The resolution was introduced at the Jan. 17 council meeting, where two residents, Corinne Wingard and Guy Qvistgaard, spoke in favor of it. The two said it would lower health care and prescription drug costs and save money for the town, its residents, and small businesses.

Hendrickson said it would save the town government approximately $13 million on health care, which could be spent elsewhere. That number is the difference between the $18 million Agawam spent on health care in fiscal year 2023, and the $5 million in wages that would be taken as taxes to fund Medicare for All, had it  been in place during that fiscal year.

Hendrickson said he hopes the resolution will put pressure on Agawam’s legislators — state Sen. John Velis (D-Westfield), state Rep. Michael Finn (D-West Springfield), and state Rep. Nicholas Boldyga (R-Southwick). Boldyga and Velis were not available to comment on the resolution.

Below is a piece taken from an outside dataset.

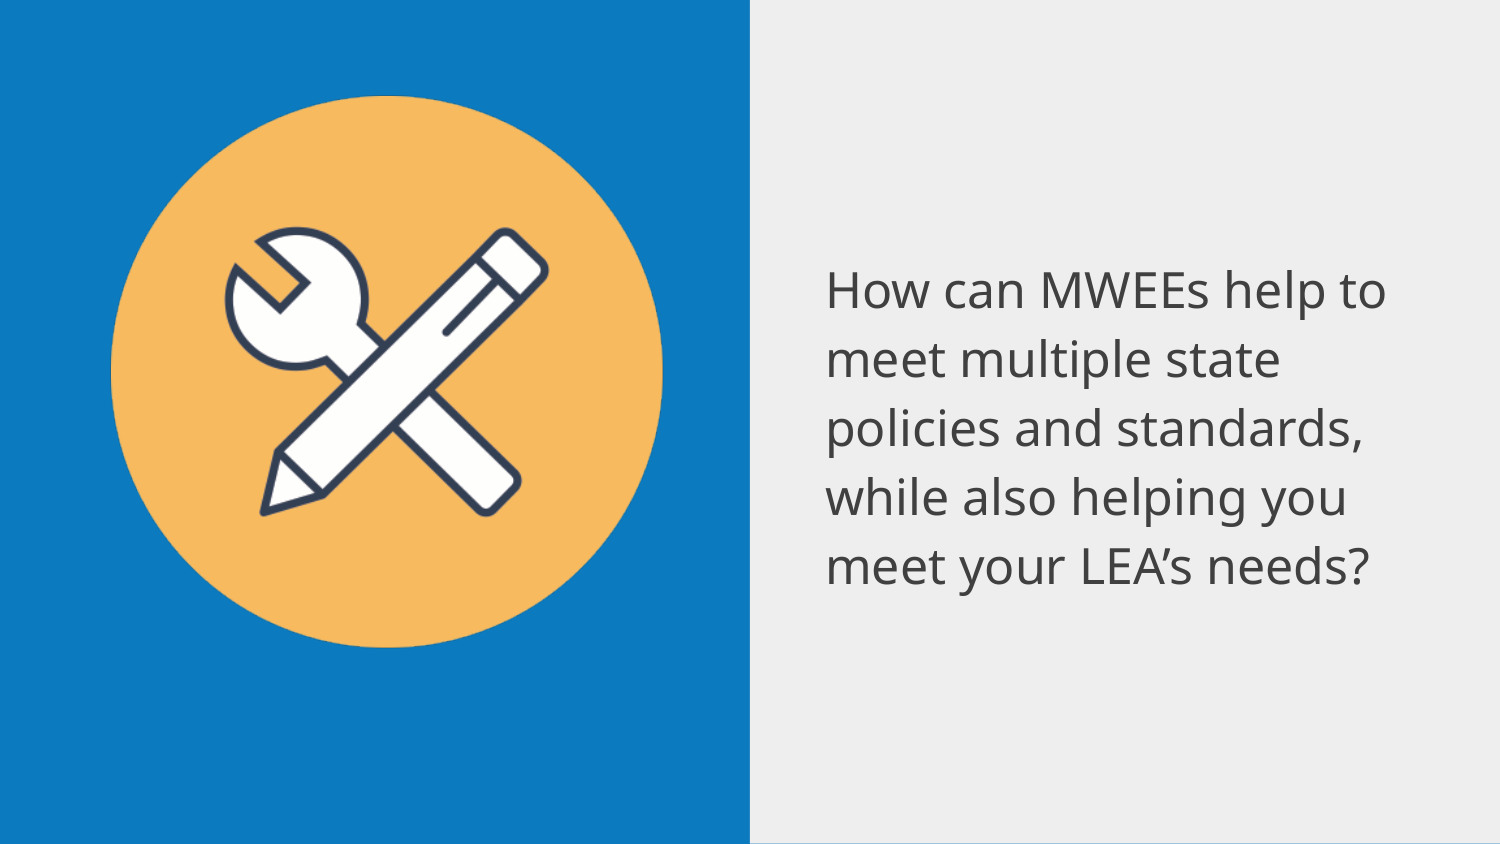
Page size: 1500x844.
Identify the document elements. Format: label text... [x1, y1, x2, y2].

picture [94, 79, 680, 665]
list How can MWEEs help to meet multiple state policies and standards, while also helping you meet your LEA’s needs? [810, 118, 1440, 725]
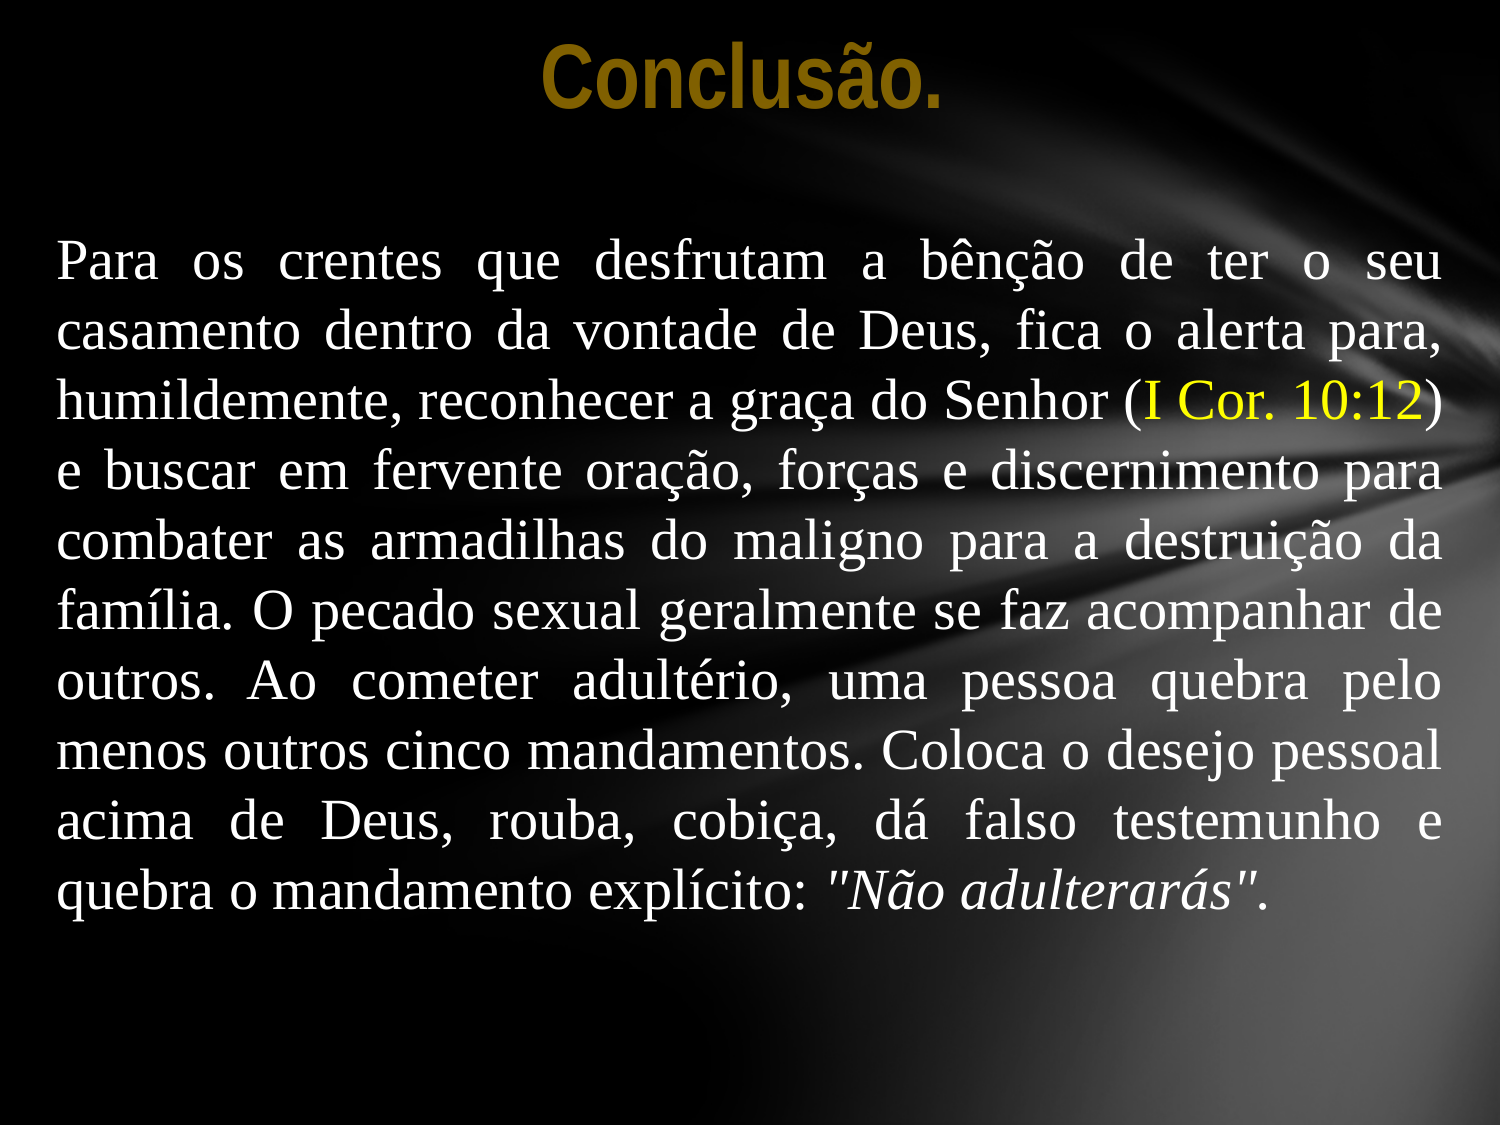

Finn, whose district includes Precinct 1 in North Agawam, said he wasn’t yet convinced, citing concerns about affordability.

 “Truthfully, I haven’t spent as much time looking into that particular issue, but I know that it’s extremely complicated,” Finn said. “It’s a major overhaul to the current health care system, and I just think that there’s still a lot of things that’s yet to be determined.”

Hendrickson said he thinks that with changes in the composition of the City Council following the election of November 2023, the resolution stands a better chance of passing this year than in previous years.

“There’s never a bad time to be on board with Medicare for All, in my opinion,” he said.

The Medicare for All bills on Beacon Hill are sponsored by state Reps. Lindsay Sabadosa (D-Northampton) and Denise Garlick (D-Needham), and state Sen. James Eldridge (D-Marlborough). They were referred to the Joint Committee on Health Care Financing, which has taken no action on them since October 2023.

City Council meetings usually take place at the Agawam Senior Center, 954 Main St., Agawam, at 7 p.m.